Hay por aquí un enlace al blog de la clase de Adriana (2.º de Infantil). A mí me parece cuando menos extraordinario que los padres y madres podamos saber, ver y muchas veces escuchar lo que hacen nuestros hijos en clase. Es algo que nos ofrece la tecnología pero es obvio que debe haber también una cabeza y un par de manos dispuestas a dedicar parte de su tiempo a ello. Y se lo agradecemos mucho, y ella lo sabe. Aunque este blog, y supongo que cualquiera de estas características, no existe solo para que los padres sepamos lo que hacen nuestros hijos. Se trata sobre todo de un recurso más que la maestra pone a disposición de los niños, un apoyo para que nos expliquen qué han hecho durante el día y un medio a través del cual, poco a poco, ir expresando también sus ideas. En nuestra casa, leer el blog cada noche después de la cena se ha convertido ya casi en una rutina que intentamos no romper y en la que también participa la pequeña (y no es solo que Valeria muestre un interés desmedido por todo lo que hace su hermana, sea lo que sea).

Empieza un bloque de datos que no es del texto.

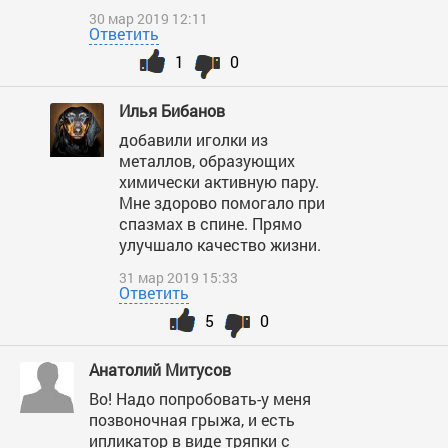
30 мар 2019 12:11
Ответить
1
0
Илья Бибанов
добавили иголки из
металлов, образующих
химически активную пару.
Мне здорово помогало при
спазмах в спине. Прямо
улучшало качество жизни.
31 мар 2019 15:33
Ответить
5
0
Анатолий Митусов
Во! Надо попробовать-у меня
позвоночная грыжа, и есть
ипликатор в виде тряпки с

La entrada de la actividad de ayer me ha llevado a reflexionar, más en un día como hoy, sobre todo lo que pueden ofrecernos la enseñanza y la sanidad públicas. Ayer, día de excursión al centro de salud que está dos calles más abajo, vimos que lo más importante es que haya profesionales motivados por lo que hacen y con ganas de compartirlo. Y eso es algo que no se paga con dinero. Ni público ni privado, porque va más allá de la remuneración o de los medios de los que disponga un centro. El CEIP Plácido Domingo no tiene un iPad por niño. Ni siquiera tiene, de momento, edificio propio. Pero sí tiene profesoras como Silvia y eso, para mí, es una suerte inmensa.